Data to examine:
↓↓↓

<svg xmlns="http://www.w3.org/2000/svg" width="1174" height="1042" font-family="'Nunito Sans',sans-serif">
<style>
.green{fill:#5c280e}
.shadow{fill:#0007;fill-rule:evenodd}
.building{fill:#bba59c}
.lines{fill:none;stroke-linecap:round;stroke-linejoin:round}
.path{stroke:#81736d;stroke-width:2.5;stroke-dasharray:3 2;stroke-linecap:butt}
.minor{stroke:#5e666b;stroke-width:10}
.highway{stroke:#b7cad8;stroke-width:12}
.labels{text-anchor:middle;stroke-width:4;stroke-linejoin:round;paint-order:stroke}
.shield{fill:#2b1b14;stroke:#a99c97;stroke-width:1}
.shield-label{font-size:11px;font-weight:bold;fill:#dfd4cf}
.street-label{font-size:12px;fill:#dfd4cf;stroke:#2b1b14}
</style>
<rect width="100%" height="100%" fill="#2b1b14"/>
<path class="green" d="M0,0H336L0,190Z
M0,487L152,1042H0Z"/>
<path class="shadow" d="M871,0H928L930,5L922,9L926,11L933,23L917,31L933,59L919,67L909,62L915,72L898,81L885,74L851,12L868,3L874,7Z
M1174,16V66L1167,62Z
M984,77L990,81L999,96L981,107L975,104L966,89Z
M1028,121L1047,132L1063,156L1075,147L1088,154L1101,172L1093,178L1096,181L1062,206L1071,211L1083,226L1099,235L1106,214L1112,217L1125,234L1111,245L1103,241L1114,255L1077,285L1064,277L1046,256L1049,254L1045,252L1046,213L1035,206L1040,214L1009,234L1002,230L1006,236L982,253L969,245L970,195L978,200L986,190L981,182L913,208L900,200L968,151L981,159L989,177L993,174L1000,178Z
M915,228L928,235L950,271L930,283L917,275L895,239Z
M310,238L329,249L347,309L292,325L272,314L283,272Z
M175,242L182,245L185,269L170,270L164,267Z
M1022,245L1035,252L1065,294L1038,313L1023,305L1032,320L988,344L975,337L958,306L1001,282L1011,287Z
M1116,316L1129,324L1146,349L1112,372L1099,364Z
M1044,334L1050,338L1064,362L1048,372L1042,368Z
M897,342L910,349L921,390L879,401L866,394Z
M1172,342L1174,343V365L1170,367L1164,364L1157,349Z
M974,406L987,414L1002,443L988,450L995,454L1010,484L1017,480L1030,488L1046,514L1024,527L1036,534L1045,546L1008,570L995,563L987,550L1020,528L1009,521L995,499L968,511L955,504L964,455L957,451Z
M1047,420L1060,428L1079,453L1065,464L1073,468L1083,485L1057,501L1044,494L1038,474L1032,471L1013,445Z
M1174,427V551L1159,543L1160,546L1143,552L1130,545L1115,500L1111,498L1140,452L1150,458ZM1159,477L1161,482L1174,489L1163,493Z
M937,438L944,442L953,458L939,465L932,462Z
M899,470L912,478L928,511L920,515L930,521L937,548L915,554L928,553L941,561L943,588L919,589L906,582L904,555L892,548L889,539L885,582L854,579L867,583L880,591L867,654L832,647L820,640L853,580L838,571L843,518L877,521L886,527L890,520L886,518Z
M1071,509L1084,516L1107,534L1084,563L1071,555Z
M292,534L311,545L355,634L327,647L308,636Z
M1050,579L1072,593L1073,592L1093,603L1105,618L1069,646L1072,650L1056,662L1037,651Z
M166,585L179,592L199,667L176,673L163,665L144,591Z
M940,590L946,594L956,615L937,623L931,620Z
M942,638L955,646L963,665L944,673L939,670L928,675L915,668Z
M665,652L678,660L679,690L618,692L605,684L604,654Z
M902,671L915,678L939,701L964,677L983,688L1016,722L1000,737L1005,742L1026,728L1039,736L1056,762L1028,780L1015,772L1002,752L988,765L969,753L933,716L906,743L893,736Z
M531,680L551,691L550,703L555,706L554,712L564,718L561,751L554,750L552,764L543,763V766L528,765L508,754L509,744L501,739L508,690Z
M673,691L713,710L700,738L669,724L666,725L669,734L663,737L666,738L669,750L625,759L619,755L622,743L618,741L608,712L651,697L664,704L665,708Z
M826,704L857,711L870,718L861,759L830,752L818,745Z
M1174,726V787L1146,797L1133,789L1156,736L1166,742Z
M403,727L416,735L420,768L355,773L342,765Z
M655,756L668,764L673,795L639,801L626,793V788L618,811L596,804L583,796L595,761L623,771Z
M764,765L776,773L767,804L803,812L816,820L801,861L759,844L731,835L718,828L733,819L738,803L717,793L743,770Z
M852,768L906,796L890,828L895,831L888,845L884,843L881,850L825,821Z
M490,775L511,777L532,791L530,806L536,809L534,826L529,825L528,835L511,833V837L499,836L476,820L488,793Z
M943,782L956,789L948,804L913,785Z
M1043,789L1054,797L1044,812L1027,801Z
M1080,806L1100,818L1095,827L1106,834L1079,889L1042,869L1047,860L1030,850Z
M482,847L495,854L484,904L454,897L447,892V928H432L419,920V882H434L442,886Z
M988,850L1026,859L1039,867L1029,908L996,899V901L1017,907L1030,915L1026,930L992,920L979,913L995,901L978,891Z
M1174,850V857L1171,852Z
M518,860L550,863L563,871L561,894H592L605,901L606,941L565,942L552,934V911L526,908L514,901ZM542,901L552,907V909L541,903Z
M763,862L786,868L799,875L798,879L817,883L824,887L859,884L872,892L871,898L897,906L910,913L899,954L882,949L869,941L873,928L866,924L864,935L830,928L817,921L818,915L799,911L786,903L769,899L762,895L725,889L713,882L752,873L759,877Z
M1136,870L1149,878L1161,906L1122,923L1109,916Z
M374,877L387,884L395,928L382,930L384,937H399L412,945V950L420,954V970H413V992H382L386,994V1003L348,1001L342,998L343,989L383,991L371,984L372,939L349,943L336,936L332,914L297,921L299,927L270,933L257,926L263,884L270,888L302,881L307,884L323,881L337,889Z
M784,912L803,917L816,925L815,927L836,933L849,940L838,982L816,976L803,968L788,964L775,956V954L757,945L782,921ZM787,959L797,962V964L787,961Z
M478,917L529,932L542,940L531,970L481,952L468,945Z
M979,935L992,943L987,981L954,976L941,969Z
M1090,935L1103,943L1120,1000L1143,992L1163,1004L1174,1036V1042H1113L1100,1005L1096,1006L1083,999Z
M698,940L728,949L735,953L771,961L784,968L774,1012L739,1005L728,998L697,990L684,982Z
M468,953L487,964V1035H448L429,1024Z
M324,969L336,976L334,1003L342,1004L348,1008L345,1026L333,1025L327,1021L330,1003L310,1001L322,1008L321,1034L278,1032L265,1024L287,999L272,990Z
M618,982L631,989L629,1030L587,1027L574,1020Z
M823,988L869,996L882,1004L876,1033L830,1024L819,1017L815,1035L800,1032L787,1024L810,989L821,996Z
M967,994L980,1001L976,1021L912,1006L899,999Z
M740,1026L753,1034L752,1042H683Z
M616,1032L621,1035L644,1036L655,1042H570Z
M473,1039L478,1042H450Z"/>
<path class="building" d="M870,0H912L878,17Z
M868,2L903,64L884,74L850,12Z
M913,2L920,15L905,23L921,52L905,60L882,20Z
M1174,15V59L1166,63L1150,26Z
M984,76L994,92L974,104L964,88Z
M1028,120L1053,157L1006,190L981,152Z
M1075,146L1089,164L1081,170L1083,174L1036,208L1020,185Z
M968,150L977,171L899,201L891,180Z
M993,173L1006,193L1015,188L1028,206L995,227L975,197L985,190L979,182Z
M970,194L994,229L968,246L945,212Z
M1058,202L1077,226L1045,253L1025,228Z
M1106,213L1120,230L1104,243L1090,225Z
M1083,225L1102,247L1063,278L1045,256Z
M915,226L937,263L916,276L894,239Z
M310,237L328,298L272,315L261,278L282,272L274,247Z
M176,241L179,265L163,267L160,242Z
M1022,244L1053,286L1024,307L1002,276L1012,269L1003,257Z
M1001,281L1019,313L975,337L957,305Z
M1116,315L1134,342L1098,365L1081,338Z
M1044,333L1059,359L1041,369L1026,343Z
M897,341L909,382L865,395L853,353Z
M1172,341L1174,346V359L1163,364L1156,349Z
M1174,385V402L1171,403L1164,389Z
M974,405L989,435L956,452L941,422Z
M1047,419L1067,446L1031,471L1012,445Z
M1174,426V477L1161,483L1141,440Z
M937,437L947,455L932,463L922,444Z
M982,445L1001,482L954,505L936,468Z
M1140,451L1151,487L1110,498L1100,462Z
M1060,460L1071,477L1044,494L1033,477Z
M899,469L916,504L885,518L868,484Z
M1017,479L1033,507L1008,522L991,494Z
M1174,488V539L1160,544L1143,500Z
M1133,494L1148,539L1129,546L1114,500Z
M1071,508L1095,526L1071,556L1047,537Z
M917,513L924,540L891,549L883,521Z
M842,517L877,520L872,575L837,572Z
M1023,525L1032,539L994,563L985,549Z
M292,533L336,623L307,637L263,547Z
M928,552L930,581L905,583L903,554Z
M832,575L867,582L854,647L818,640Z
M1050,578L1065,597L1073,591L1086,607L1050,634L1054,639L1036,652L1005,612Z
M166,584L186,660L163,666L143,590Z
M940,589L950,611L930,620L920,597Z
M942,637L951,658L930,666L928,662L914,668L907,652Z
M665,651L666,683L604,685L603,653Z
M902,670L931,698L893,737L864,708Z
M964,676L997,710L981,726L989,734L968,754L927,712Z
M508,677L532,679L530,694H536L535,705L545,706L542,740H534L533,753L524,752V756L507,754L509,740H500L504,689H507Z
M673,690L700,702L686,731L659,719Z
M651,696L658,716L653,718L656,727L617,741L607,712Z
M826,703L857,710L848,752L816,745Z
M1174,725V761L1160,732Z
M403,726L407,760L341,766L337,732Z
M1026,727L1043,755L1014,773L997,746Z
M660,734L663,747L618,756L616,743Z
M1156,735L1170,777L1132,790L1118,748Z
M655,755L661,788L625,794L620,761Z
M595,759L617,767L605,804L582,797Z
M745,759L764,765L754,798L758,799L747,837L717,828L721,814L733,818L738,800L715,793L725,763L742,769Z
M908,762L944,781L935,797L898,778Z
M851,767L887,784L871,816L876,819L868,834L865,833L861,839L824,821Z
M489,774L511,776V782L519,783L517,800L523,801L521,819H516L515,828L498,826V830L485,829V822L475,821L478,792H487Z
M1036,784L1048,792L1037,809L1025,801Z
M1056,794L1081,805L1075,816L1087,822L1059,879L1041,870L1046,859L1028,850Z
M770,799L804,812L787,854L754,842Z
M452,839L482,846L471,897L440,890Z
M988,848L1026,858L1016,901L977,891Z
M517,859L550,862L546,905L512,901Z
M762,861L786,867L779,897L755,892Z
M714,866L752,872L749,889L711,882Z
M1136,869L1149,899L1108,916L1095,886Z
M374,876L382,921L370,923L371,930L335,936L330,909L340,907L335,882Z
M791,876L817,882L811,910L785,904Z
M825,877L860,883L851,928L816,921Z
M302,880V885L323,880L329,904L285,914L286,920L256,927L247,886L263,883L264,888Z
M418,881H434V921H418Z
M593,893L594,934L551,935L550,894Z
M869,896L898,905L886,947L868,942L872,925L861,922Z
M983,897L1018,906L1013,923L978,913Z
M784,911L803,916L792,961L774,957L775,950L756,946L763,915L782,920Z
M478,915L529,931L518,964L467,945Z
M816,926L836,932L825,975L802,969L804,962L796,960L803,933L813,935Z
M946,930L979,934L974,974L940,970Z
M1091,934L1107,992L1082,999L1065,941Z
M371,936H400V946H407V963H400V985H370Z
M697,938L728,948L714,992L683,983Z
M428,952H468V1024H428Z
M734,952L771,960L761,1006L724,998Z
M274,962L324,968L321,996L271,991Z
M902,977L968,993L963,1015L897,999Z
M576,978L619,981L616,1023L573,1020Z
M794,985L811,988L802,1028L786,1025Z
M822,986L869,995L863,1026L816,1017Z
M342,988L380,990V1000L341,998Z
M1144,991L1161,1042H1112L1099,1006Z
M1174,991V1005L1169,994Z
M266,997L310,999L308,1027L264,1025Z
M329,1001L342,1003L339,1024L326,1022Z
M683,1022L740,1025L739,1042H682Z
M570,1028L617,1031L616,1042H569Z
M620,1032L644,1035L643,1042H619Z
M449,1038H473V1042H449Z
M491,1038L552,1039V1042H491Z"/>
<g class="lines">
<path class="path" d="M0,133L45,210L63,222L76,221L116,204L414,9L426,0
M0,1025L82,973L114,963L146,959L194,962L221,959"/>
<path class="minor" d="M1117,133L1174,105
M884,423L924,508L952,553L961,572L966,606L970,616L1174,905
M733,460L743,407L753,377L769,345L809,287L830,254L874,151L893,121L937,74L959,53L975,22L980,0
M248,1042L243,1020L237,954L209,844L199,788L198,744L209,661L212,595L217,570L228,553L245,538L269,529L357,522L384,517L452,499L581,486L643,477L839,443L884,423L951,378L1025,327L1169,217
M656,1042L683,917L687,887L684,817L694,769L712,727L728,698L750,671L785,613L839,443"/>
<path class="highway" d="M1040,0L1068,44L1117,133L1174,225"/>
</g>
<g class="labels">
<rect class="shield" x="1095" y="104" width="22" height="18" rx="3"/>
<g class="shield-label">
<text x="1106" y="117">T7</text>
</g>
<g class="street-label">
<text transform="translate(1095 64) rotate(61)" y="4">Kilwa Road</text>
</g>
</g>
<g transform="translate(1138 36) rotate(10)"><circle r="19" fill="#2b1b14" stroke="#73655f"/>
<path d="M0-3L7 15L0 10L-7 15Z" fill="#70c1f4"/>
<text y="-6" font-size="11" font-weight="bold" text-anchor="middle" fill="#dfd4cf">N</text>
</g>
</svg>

↑↑↑

Task requirements: Using the listing above, list every line in which the string "lines" occurs.

Solution to the problem:
.lines{fill:none;stroke-linecap:round;stroke-linejoin:round}
<g class="lines">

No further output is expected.